I'm trying to multiply 2 fractions by using ONLY addition operations. Does anyone know how to do that?

Thanks.

What, apart from log tables, you mean?

How about something like:

int numA, denA, numB, denB, numR, denR;
int i;

numA = 2; // two fifths
denA = 5;
numB = 3; // three quarters
denB = 4;

numR = numA;
denR = denB;

for(i = 1; i <= numB; i++) {
numR += numR;
}
for(i = 1; i <= denB; i++) {
denR += denR;
}

...damn that's messy. Why can't you use the multiplicative operators?

I thought about your solution, but the problem is that I have 2 decimal fractions (the user needs to enter them) and I can't use the "*" operator or something similar because these are the instructions of the exercise I have to do.

Do you have another solution?

Thanks.

What are the instructions / object of the exercise?

I need to write a function that returns the multiplication result of 2 numbers using only addition operations. I know how to do that if at least one of the numbers is integer, but if both are fractions, what can I do?

Thanks.

Can the decimals be evenly expressed as p / q?

I think the user cannot enter them as "p/q", but maybe I can convert them to this form with string operations, although I'm not sure I can use string operations in the code of the exercise.
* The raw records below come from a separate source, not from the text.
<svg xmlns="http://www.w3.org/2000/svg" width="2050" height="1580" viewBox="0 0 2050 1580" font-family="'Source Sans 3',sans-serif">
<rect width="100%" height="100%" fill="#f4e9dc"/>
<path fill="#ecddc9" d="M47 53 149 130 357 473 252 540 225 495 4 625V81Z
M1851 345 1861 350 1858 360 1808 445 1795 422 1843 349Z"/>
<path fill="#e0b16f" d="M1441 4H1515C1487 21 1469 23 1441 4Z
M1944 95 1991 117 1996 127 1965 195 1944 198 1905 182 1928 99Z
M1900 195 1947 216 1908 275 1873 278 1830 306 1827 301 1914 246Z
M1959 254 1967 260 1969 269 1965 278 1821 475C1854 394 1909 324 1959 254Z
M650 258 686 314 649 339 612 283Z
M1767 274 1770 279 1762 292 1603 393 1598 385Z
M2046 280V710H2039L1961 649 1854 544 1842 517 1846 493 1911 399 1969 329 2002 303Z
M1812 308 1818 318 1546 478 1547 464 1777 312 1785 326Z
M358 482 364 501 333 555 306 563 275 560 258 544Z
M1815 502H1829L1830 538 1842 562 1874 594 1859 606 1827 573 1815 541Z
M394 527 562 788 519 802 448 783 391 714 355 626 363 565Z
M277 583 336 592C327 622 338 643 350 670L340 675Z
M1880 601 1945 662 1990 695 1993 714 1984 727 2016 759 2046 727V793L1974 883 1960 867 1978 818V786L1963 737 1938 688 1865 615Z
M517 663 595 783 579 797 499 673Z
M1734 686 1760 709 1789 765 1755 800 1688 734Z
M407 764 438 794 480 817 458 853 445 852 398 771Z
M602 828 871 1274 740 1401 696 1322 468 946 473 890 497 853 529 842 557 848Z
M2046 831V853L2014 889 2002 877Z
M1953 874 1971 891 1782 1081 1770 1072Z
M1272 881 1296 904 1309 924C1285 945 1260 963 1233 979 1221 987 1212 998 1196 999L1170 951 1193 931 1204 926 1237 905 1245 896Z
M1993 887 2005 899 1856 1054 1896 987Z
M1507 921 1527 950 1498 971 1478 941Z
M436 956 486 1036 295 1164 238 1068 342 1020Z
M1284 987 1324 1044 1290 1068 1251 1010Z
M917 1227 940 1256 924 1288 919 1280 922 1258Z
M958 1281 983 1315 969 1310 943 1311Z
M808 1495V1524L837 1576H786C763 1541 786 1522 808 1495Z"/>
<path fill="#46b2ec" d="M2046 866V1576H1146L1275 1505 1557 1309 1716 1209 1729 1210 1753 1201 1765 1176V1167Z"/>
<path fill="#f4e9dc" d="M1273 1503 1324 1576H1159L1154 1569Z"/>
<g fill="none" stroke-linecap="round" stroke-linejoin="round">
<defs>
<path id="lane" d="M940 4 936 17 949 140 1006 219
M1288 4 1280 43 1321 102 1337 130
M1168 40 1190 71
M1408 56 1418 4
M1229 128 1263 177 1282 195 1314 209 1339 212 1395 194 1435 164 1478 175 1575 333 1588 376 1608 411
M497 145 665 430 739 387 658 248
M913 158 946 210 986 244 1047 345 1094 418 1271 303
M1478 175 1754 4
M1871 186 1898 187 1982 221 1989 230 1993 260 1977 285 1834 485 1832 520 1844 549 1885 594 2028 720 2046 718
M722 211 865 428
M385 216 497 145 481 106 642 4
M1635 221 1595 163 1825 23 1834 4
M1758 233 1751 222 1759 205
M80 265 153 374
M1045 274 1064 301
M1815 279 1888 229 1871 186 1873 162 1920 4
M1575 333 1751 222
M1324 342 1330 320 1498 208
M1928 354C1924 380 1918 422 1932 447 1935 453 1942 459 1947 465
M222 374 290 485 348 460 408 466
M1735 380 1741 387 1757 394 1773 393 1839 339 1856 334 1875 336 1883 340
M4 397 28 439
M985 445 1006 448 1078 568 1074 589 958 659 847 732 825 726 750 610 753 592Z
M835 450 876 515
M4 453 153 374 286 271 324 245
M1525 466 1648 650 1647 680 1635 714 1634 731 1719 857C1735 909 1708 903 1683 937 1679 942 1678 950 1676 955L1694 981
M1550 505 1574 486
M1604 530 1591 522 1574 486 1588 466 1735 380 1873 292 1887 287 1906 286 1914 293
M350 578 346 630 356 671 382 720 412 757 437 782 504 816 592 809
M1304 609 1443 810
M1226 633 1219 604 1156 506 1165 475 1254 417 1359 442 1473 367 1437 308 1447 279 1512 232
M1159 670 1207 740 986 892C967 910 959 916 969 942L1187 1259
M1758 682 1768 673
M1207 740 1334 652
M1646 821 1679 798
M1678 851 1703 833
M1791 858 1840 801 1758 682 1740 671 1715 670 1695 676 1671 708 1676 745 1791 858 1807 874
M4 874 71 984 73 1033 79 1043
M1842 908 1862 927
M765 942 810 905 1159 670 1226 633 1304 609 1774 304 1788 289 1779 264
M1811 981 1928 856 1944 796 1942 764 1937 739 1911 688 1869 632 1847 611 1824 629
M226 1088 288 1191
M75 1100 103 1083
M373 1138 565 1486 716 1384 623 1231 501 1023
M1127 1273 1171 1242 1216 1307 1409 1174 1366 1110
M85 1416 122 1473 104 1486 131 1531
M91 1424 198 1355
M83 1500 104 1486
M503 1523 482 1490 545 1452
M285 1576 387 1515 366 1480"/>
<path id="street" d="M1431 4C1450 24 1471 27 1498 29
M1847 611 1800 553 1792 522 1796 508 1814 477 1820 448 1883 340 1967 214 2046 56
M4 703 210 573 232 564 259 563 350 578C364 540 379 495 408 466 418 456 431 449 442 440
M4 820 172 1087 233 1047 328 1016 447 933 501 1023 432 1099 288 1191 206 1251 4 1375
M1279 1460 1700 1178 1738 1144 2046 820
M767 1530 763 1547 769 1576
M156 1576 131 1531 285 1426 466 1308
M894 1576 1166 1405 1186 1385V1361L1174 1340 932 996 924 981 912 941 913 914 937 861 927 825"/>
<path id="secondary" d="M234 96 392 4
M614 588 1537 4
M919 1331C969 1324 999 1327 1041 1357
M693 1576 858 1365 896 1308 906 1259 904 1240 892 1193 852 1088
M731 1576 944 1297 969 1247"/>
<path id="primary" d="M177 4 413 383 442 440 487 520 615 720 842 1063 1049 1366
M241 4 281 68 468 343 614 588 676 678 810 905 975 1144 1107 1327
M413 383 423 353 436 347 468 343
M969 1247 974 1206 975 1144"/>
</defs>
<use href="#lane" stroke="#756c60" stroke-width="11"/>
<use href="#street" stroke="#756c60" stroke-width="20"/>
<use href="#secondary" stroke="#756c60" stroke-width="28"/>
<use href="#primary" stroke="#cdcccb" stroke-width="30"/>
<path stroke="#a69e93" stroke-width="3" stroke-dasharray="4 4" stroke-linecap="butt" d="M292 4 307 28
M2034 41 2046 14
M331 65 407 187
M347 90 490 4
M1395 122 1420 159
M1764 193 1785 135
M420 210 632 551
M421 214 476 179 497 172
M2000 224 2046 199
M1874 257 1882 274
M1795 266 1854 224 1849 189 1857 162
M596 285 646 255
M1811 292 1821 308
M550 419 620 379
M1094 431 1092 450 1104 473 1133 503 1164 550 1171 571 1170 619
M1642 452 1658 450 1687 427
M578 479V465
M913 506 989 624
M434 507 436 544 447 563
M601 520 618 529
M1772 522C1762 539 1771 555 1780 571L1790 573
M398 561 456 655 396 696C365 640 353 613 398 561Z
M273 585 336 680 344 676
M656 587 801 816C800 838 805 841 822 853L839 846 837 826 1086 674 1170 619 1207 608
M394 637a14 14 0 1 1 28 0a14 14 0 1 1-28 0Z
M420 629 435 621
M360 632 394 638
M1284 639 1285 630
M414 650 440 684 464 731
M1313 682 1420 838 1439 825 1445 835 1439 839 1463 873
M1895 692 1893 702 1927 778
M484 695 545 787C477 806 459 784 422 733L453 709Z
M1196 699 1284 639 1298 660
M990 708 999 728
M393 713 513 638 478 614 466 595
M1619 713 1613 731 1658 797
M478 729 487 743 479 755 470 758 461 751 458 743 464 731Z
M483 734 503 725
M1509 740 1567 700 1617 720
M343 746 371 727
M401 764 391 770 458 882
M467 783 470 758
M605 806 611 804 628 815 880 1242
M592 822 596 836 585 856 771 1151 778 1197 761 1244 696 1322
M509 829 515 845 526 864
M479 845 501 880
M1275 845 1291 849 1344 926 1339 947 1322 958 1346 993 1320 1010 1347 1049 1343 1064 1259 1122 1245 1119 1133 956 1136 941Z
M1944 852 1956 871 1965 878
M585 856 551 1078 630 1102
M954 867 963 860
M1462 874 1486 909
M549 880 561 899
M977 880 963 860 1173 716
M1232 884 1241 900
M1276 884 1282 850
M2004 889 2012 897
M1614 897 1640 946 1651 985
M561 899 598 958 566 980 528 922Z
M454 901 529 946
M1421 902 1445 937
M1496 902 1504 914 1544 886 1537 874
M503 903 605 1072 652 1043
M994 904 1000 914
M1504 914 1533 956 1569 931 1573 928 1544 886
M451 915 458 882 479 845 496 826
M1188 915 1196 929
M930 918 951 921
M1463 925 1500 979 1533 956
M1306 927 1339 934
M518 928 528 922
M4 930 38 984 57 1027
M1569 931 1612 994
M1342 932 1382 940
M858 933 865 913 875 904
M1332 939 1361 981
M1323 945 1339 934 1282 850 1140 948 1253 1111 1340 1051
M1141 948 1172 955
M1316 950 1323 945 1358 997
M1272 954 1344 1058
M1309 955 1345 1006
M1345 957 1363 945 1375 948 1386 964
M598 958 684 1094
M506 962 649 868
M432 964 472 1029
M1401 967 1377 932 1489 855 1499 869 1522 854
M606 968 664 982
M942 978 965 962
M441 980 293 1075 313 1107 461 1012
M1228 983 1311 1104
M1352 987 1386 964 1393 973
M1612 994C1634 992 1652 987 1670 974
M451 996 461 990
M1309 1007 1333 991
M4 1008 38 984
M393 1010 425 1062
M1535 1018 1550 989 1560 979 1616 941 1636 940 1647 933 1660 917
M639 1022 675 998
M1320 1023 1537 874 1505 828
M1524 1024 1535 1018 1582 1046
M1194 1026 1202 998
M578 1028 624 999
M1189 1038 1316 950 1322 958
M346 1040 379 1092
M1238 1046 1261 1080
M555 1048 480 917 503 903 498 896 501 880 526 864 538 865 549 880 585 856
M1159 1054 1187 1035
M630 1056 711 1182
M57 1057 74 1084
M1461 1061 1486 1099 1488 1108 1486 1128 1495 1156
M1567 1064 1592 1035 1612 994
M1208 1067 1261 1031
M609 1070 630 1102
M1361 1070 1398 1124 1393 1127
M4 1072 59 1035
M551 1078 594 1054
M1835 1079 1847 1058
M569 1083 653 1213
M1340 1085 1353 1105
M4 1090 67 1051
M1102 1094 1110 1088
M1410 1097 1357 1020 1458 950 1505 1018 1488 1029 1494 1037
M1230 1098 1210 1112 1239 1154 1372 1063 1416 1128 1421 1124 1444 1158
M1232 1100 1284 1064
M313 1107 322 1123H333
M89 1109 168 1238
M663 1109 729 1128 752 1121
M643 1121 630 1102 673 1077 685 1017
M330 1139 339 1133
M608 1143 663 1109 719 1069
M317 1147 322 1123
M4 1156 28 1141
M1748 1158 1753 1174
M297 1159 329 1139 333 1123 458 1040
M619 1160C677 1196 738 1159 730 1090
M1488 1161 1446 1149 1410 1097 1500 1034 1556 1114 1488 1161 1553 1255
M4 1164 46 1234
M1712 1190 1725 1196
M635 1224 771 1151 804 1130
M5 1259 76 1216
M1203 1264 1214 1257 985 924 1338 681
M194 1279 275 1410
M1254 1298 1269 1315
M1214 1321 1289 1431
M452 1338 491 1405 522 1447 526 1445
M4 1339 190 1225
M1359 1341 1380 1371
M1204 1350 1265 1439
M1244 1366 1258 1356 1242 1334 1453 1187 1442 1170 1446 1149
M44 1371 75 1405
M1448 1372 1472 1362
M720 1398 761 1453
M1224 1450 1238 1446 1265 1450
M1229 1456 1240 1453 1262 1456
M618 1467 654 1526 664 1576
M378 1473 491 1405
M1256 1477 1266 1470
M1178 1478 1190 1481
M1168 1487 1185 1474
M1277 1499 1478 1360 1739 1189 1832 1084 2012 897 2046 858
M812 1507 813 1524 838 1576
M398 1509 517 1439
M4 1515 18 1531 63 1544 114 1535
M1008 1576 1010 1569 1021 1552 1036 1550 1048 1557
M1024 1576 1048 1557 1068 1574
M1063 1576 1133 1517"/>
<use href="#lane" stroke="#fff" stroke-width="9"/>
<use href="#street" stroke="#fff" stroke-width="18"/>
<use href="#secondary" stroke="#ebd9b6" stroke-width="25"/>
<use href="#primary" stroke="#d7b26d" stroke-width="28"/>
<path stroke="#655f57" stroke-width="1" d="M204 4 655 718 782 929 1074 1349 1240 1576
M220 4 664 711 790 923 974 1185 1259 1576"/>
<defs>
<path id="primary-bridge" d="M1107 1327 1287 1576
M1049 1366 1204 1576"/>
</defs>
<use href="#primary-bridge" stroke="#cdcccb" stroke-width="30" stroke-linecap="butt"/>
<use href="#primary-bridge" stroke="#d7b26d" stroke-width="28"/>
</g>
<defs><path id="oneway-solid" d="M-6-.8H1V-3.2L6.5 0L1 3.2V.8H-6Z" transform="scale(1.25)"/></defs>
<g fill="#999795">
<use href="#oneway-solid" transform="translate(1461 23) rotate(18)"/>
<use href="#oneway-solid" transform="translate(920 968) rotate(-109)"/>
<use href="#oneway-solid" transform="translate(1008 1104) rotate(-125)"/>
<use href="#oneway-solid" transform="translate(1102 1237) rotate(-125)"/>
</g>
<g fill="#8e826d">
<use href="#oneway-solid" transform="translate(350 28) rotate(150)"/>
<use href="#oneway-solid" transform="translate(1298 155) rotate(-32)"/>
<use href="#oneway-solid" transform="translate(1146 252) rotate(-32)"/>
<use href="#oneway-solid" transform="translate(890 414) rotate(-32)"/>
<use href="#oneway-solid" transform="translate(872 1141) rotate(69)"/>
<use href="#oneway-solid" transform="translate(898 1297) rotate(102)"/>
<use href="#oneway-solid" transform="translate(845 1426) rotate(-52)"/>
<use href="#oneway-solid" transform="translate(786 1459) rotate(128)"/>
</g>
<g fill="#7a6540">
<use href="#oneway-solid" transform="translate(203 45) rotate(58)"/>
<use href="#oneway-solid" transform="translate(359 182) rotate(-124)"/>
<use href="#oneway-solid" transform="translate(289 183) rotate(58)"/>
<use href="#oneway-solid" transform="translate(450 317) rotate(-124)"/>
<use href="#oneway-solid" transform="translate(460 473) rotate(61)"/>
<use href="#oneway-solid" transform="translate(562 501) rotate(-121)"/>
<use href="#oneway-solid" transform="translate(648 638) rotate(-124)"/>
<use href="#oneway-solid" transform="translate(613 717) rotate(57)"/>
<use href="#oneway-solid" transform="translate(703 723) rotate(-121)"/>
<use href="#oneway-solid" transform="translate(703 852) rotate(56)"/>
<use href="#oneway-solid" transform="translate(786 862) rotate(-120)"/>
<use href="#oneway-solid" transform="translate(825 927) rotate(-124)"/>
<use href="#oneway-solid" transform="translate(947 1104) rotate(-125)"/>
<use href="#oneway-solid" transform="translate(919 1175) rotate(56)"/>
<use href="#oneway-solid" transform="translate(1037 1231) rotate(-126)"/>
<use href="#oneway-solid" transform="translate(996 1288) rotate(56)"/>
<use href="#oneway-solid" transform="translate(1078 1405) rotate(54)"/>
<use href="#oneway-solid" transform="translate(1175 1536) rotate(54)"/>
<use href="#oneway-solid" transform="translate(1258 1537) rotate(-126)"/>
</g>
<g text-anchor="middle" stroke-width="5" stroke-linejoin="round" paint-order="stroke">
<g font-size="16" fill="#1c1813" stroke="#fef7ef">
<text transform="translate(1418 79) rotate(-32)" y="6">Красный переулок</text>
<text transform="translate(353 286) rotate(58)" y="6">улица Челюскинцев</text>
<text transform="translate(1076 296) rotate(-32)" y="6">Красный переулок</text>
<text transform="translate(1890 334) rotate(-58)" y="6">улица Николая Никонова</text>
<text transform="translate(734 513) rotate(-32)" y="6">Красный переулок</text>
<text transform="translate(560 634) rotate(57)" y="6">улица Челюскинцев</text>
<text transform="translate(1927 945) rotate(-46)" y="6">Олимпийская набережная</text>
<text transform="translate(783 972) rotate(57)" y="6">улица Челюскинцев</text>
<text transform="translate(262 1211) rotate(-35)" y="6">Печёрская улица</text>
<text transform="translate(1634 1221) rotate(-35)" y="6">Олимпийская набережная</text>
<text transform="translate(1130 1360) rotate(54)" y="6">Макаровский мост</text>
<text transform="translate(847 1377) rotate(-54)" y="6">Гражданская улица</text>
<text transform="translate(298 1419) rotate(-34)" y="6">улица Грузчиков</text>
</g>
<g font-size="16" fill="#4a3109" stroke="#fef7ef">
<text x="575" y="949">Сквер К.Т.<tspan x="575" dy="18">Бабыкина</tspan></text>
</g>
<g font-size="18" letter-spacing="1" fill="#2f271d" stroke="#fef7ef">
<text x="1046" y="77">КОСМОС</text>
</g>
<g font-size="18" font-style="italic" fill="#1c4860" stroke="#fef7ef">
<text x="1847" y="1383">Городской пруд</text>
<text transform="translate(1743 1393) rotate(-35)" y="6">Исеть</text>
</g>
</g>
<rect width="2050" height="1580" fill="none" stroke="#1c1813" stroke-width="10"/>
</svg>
All I can say is - I really have no idea. (Anyway, it's much quicker to multiply than attempt to use addition, so why bother?)

Who came up with this obviously contrived question? Do the right thing...tell them NO...okay, maybe that's not a good idea.

I still don't know :(

If you have a rational number, you should be able to devise an algorithm to express the number as a fraction. For instance, given the number 34.21, you can shift the decimal point right 2 places and you have the fraction 3421/100. A similar but slightly more complicated method can be used to convert recurring numbers to integral fractions, but since the user can't enter them it doesn't matter :)

Can you only use addition? What about division & subtraction? If you've got division then it's easy, if not then you can do it with subtraction. If you don't have subtracion then I would think that, technically speaking, you're screwed ;)

Unless of course you can output the result as a fraction, which is easy.

i guess i'm screwed in C++ but i'll give myself a try

while( round(X)!=X){
X = X + X + X + X + X + X + X + X + X + X;
C++;
}
while( round(Y)!=Y){
Y = Y + Y + Y + Y + Y + Y + Y + Y + Y + Y;
C++;
}
if (Y<0){
Y=-Y;
X=-X;
}

for(i = 0; i < Y; i++) {
R += X;
}

Well then comes the problem i think harry was talking about. If you could make it a string and then put the "." at position C from right, but i don't know how to do that in C++. It would be easy with division too

[Edited by kedaman on 12-02-2000 at 06:03 AM]